Denney señaló con la cabeza la copia del Caravaggio.

—Los cuadros son míos.

—Lo dudo, pero es usted un consumado ladrón. Se los enviaré después… seguramente.

Michael Denney ya no estaba escuchando. Tenía la mirada puesta en el motivo central de la tela: Mateo agonizando y su asesino, ambos bañados por la luz de la gracia.

—No se estará imaginando que es usted un mártir, ¿verdad, Michael? Porque sería una exageración.

Denney bajó la cabeza y suspiró.

—Dios, Brendan, no lo disfrute tanto.

Alzó la cabeza y se encontró con la mirada del irlandés. Estaba llena de desprecio.

—Confunde el placer con el deber, Michael. Ese ha sido siempre su problema. No me odie, que le he hecho un último favor por los viejos tiempos. Dos hombres le esperarán en la puerta a las doce. Son dos policías de la ciudad. Le acompañarán al aeropuerto. Extraoficialmente, claro.

—¿Dos hombres? ¿Es que quieres que me maten antes de llegar?

—Si lo quisiera, ¿cree que me habría tomado tantas molestias? No es que no se haya tratado esa posibilidad, comprenderá usted. Hay quien piensa que habría sido la solución más… limpia.

Denney cerró los ojos.

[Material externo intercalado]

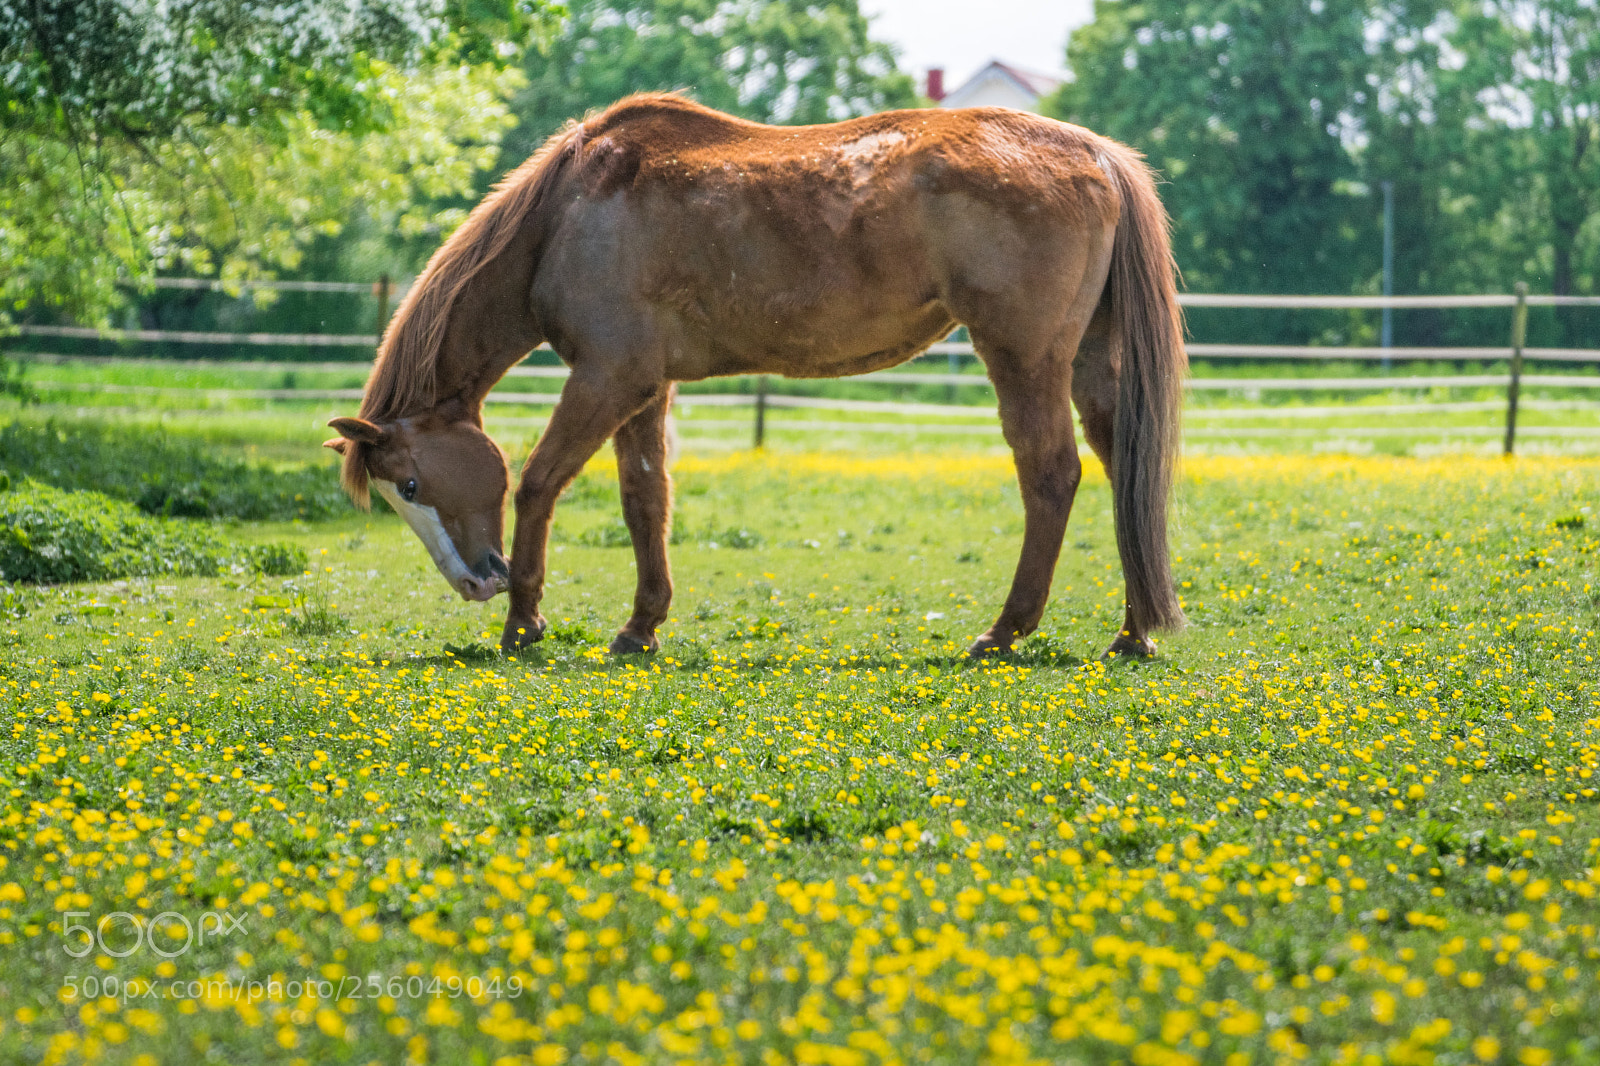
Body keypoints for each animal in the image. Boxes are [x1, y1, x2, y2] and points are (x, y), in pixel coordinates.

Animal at [324, 93, 1187, 660]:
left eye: (410, 484)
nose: (476, 582)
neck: (568, 214)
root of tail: (1094, 152)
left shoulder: (604, 379)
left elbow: (540, 481)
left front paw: (525, 622)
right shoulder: (645, 389)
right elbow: (645, 502)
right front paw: (640, 626)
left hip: (1023, 359)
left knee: (1051, 475)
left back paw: (1006, 632)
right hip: (1090, 363)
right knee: (1124, 470)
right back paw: (1131, 632)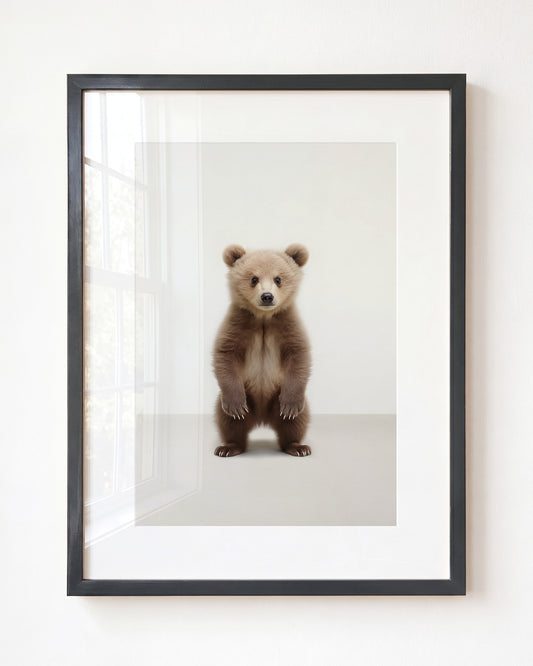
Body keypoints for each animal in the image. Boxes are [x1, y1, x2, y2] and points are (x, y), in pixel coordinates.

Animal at [213, 243, 311, 457]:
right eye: (254, 278)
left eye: (278, 279)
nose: (267, 296)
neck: (264, 317)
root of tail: (262, 419)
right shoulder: (238, 323)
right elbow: (225, 355)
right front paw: (235, 406)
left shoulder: (287, 323)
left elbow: (299, 355)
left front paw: (290, 406)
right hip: (246, 395)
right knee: (228, 421)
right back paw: (228, 447)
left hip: (277, 396)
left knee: (296, 421)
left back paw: (297, 446)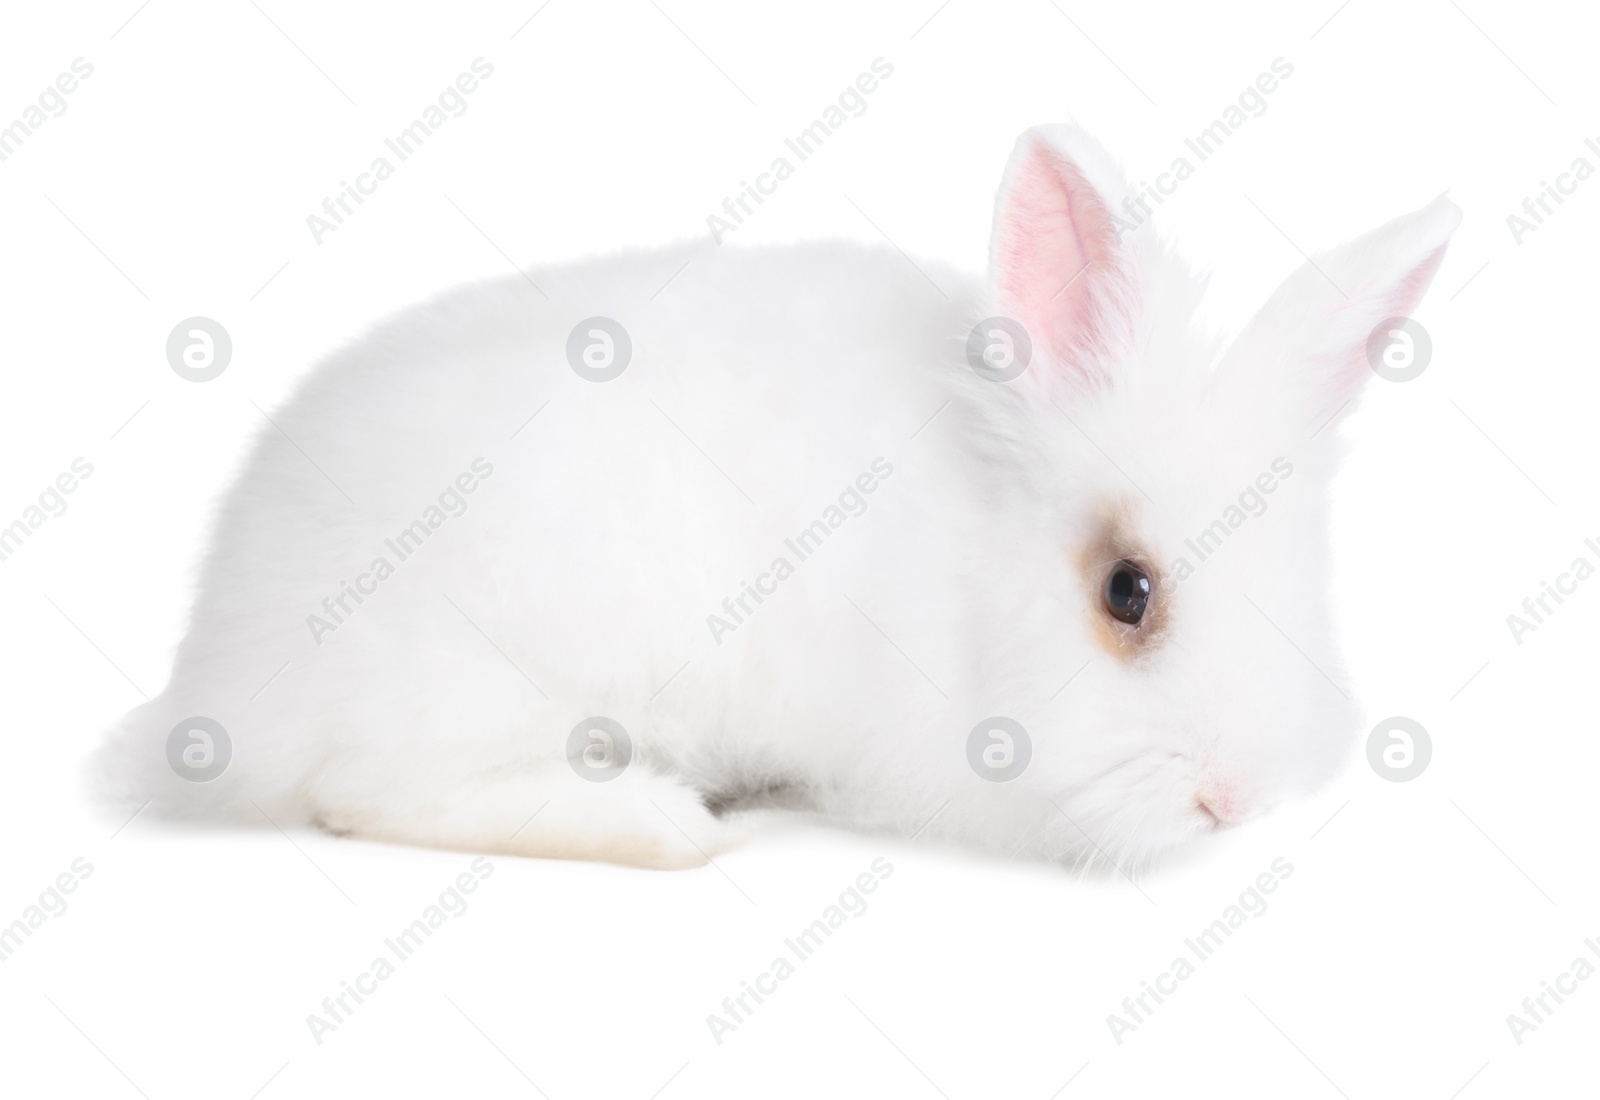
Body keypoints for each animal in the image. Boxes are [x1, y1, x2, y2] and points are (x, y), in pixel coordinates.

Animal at [87, 127, 1465, 869]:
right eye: (1127, 592)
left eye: (1311, 586)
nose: (1236, 799)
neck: (968, 574)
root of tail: (217, 679)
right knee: (363, 791)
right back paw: (672, 827)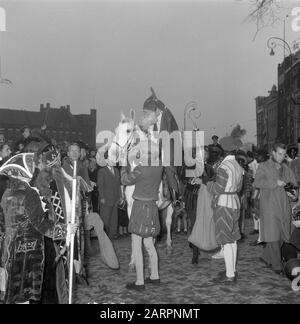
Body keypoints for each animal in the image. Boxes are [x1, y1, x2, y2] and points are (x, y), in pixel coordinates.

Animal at [103, 111, 173, 268]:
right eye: (116, 130)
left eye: (128, 131)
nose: (111, 155)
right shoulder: (131, 208)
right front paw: (134, 260)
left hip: (171, 205)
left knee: (168, 222)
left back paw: (168, 246)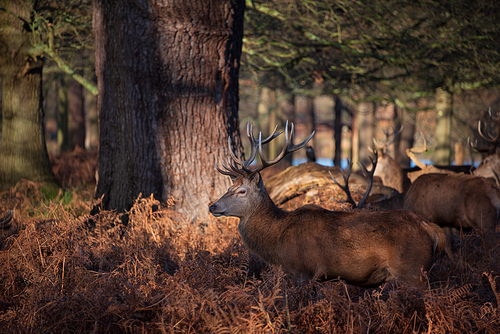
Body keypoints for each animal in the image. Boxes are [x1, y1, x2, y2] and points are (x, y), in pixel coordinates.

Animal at [209, 121, 444, 288]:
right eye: (230, 187)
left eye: (242, 191)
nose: (213, 206)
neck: (277, 241)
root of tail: (431, 229)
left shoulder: (302, 271)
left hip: (412, 271)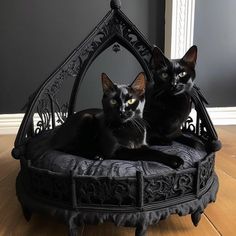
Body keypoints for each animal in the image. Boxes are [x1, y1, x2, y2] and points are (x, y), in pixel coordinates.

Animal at [52, 72, 184, 168]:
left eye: (131, 100)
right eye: (113, 101)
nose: (122, 111)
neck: (129, 127)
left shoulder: (142, 143)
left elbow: (149, 148)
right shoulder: (116, 150)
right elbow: (150, 152)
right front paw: (174, 159)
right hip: (86, 118)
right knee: (71, 148)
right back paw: (95, 155)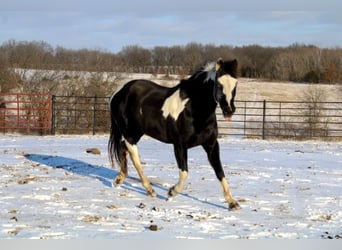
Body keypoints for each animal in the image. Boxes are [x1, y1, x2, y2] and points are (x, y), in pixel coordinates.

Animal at [107, 57, 240, 210]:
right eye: (218, 84)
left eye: (235, 84)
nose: (229, 110)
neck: (194, 109)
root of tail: (119, 92)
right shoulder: (180, 145)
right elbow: (184, 172)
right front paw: (171, 193)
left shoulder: (211, 145)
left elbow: (220, 172)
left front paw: (232, 203)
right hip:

Se los imaginaba sin dificultad reunidos en algún otro lugar, en una estancia secreta y privada, en algún punto de aquel estado insular que en el espacio de treinta años había pasado de ser una especie de refugio a una prisión cruel e inexorable. Puede que se reunieran todas las semanas. Podía ser incluso que tuvieran más información, más fotos, más grabaciones. ¿Cuánto tiempo llevarían planeándolo? ¿Cuánto había pasado desde que empezaron a pensar cómo deshacerse de él de un modo seguro y limpio, haciendo el menor ruido posible? ¿Desde cuándo andarían buscando el modo de ponerle en el disparadero, el modo de obligarle a salir de su guarida? El tiempo y el destino se lo habían proporcionado todo, pero no por casualidad.

—Maldito bastardo… tú se lo dijiste —le acusó, apuntándole con un dedo.

Hanrahan ni se inmutó. Puede que enarcara mínimamente las cejas.

—Le hablaste a Fosse de nosotros. Lo pusiste en mi contra, pensando que sería el modo más rápido de deshacerte de mí. Pero no te podías imaginar lo que iba a ocurrir, lo que iba a hacer con todas esas personas: Alicia Vaccarini. Valena. Esos dos pobres desgraciados que Falcone envió para que lo protegieran. ¿No sientes el más mínimo remordimiento?

Hanrahan hizo ademán de levantarse de la silla. Se marchaba.

—Estás divagando, Michael. Todas las guerras tienen sus bajas, pero la cosa consiste en que tú no seas una de ellas. Céntrate en eso. Te hará bien.

Denney se levantó y se abalanzó sobre el irlandés para agarrarle por el cuello. La edad y su agilidad no le ayudaron. Hanrahan se levantó de un salto y se zafó de él, dispuesto a defenderse. Tenía unos puños poderosos, y se había colocado en posición de pelear. Denney intentó recordar quién era, quién debía ser para sí mismo, le hicieran lo que le hicieran.

—La ira es un sentimiento que no sirve para nada —dijo Hanrahan—. Deberías haber dedicado más tiempo a controlar la tuya, Michael, y un poco menos bajo las sábanas.

—Fuera de aquí.

—A mediodía —le recordó—. Vendré para asegurarme de que te marchas. No te preocupes, que la prensa estará en otro sitio. Te marcharás en la intimidad.

Extendió la mano, esperó, y luego bajó el brazo.

—Debes estimar muy poco tu vida, Michael.

—¿Por qué dices eso?

—Porque te la he salvado muchas veces. Y ahora he vuelto a hacerlo, y no tienes una sola palabra de agradecimiento.

Consultó el reloj. Habían alcanzado un acuerdo, pero no sabía si seguiría en vigor. Michael Denney cerró los ojos y rezó pidiendo que sonara el teléfono.

Con dos minutos de retraso, pero sonó.